Parte 1
Una hora antes de la boda, estaba descalza en la suite nupcial de la Capilla de San Andrés, con una mano apoyada en la parte baja de la espalda y la otra sobre mi vientre hinchado, intentando respirar a pesar del dolor agudo que iba y venía. Con siete meses de embarazo, cada movimiento se sentía más pesado, más lento, más frágil. Mi dama de honor, Emily, había bajado a revisar las flores, y mi madre estaba en el salón de la recepción, asegurándose de que las tarjetas de sitio estuvieran bien colocadas. Por primera vez en toda la mañana, estaba sola.
Me pareció oír la voz de Ethan en el pasillo.
Al principio, sonreí. Se suponía que no debía verlo antes de la ceremonia, pero él siempre se reía de estas tradiciones. Supuse que estaba nervioso, tal vez quería hablar conmigo un momento, tal vez quería decirme que estaba guapísima antes de que empezara todo. Me dirigí a la puerta, dispuesta a burlarme de él por romper la tradición.
Entonces oí otra voz. La de un hombre. Probablemente la de Connor, su padrino.
Ethan rió suavemente y dijo: "Después de hoy, ya no importará".
Algo en su voz me heló la sangre.
Connor preguntó: "¿De verdad vas a hacer esto?".
Ethan suspiró, como si estuviera aburrido de las preguntas. "¿Qué otra opción tengo? Su padre ya pagó la mitad del depósito del apartamento. Y cuando nazca el bebé, estará demasiado ocupada para hacer preguntas".
Sentí una opresión en el pecho. No podía respirar.
Connor bajó la voz, pero no lo suficiente. "¿Y Vanessa?".
Se hizo el silencio.
Entonces Ethan pronunció las palabras que partieron mi vida en dos.
"Nunca amé a Claire. Este bebé no cambiará nada. Vanessa es la única que quiero. Solo estoy haciendo lo que me resulta más cómodo ahora mismo".

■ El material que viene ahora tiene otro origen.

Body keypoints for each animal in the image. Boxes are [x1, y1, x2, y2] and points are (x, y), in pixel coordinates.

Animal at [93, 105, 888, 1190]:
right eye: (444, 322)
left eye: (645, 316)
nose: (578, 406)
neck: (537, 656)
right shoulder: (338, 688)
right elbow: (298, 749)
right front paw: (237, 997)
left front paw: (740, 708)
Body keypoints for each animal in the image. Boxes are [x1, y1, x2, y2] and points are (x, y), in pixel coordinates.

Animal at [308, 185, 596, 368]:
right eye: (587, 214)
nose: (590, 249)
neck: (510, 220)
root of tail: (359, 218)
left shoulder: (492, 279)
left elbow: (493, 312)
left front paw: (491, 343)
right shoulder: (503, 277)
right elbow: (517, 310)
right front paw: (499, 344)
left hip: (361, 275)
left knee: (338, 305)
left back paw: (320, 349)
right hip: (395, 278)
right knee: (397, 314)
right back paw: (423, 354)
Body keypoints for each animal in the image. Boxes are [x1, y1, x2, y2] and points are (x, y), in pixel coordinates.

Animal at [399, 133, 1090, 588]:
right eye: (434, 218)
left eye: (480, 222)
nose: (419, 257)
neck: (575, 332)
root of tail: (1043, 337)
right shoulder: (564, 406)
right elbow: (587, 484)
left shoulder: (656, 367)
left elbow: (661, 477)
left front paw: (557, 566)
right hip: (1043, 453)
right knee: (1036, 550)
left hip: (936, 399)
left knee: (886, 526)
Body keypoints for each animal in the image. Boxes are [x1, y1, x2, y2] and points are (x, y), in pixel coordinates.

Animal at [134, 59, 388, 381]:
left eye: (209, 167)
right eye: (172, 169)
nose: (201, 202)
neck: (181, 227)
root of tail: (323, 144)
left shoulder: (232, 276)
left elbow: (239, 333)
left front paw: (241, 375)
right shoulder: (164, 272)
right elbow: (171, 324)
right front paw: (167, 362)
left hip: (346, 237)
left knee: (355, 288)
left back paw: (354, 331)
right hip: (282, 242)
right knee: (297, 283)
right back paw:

Las rodillas me flaquearon.
Me tapé la boca con la mano para no hacer ruido, pero las lágrimas ya corrían por mi rostro. Mi bebé se movía con fuerza dentro de mí, y otro dolor punzante me atravesó el cuerpo. Me apoyé contra la pared, aturdida, enferma, humillada con un vestido blanco que de repente parecía un disfraz para el final feliz de alguien.
El hombre que amaba.
El padre de mi hijo.
El hombre que me esperaba en el altar.
No estaba nervioso. No estaba emocionado.
Era calculador.
Cuando la música de la boda empezó a sonar desde abajo, me miré en el espejo, me sequé las lágrimas y tomé la decisión más peligrosa de mi vida.
Iba a seguir caminando hacia el altar.